From the API, it appears that their protocol is almost stupidly simplistic: send over a list of strings (the command and its arguments); server blasts back commands you should execute. Is your critical intellectual property wrapped up in such a simple protocol? One that I could packet-sniff and reverse engineer in an afternoon (while of course violating my license agreement). Really? That's how you're going to stop the advance of open source alternatives?

If I worked at Perforce, I would give up the whole thing and document my wire protocol. I might not make it completely open. I might open it up to key people initially over NDA (short-term fix), but I sure wouldn't force everybody in the world who wants to help your ecosystem grow but doesn't use your favorite programming languages to go through such serious efforts to wrap a stupid platform-specific application. I'd be bending backwards to make people want to pay me money for what I make money on, which is the p4d server application. Anything that keeps people paying me money is great. Anything that keeps people paying me money while actually reducing the number of things I have to provide them with to keep them paying me money is even better.

It's just like my SonicMQ problems. Closed binary protocols are bad if you ever want to code in a programming language your vendor doesn't really like.

Tuesday, August 12, 2008

Yegge Minimalism

I'm verbose, but not this verbose: Don't gather business requirements: hire domain experts.

Yep, whole post comes down to one sentence.

Oops, sorry, insert mental Spoiler Alert above.

Friday, August 08, 2008

Google Protocol Buffers and Streaming

Okay, I'm not going to give some huge rundown on RPC or services or network size vs. CPU efficiency. Just a little observation which gave me a little bit of a "huh?" moment the first time I used GPB for something.

Essentially, the way that Google Protocol Buffers are encoded can be seen as a small stack-based state machine that is computed as part of a Builder. The Builder holds the essential state of a particular message representation (such as an Address or AddressBook or something), and runs through the bytes in your wire representation, modifying its current state for the desired fields. When you think you've consumed everything, you then extract your Address or AddressBook or whatever from the Builder.

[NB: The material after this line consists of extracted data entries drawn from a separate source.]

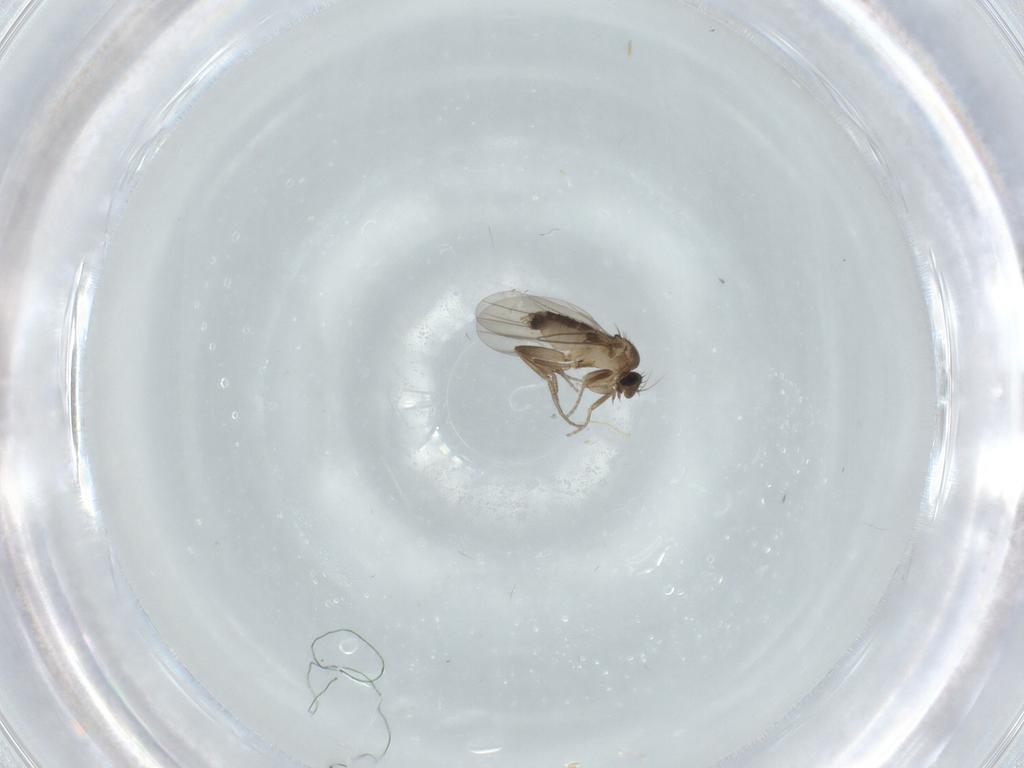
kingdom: Animalia
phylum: Arthropoda
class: Insecta
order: Diptera
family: Phoridae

The commands of this state machine are pretty simple:
  • Set the value of Field Number X to value Y (encoded with type Z)
  • Push a new context onto the stack for a sub-Message
  • Pop the context off the stack to go back to the parent message
It's quite clever, but it can lead to some interesting situations. For example, it's entirely valid for a non-repeated field to be set multiple times, so if you're interpreting the network commands, you can get "Set Name to Kirk Wylie" followed by "Set Name to Wylie, Kirk", and (at least in the implementations that I worked with) you get the final value set to "Wylie, Kirk".

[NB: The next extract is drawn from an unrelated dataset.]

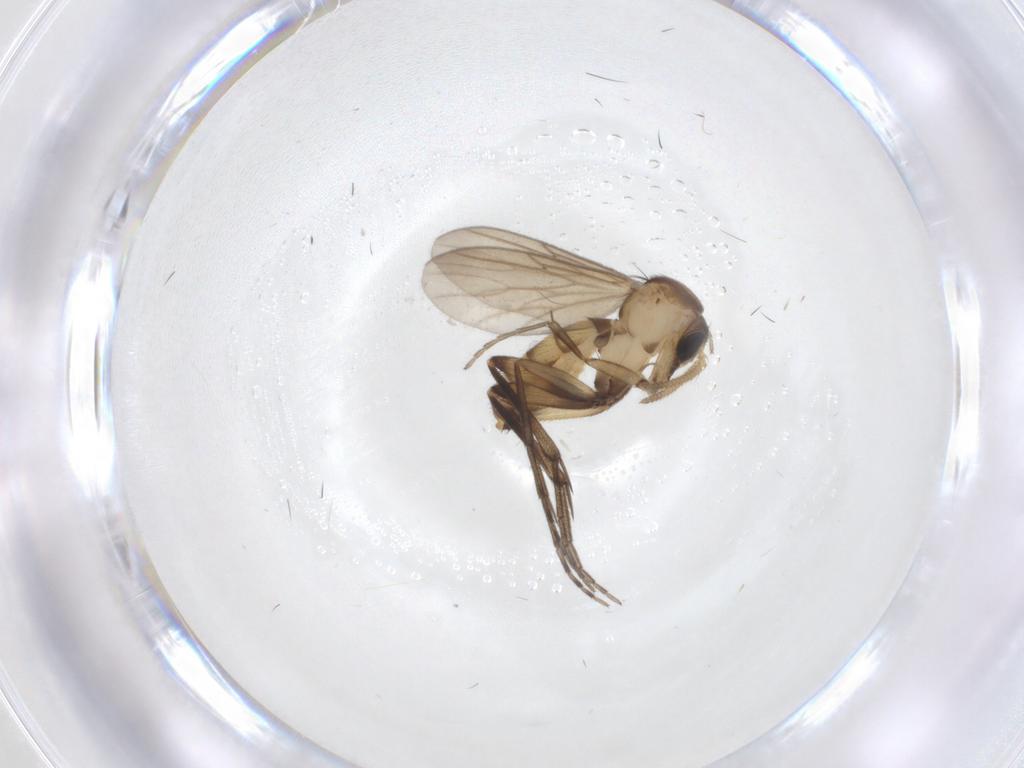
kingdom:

That seems like a little piece of trivia, until you realize that Google Protocol Buffers, unlike every other network message representation that I've ever worked with, lack both a sizing prefix and a terminator. Remember, it's a state machine, so it's just going to keep processing.

Again, trivia.

Until you try to store a sequence of discrete messages into a file or over a socket. In which case, what will end up happening is that if you don't explicitly do your own termination or size prefixing, the Builder will just keep processing commands and you'll end up consuming the entire stream and get one message output with only the final values for each field. So if I'm trying to save two Address messages, the first having a name of "Kirk Wylie" and the second having a name of "Wylie, Kirk", I'll only get one output, with "Wylie, Kirk".

This also has the side effect of implicitly, in Java, forcing you to do an unnecessary byte copy. You have to get the prefix number of bytes of the following message (and computing that in the first place before you do the serialization costs you in CPU time), extract the next N bytes from the stream to a byte array, and then have your Builder parse the byte array.

All annoyances more than anything else. But probably useful for other people to know.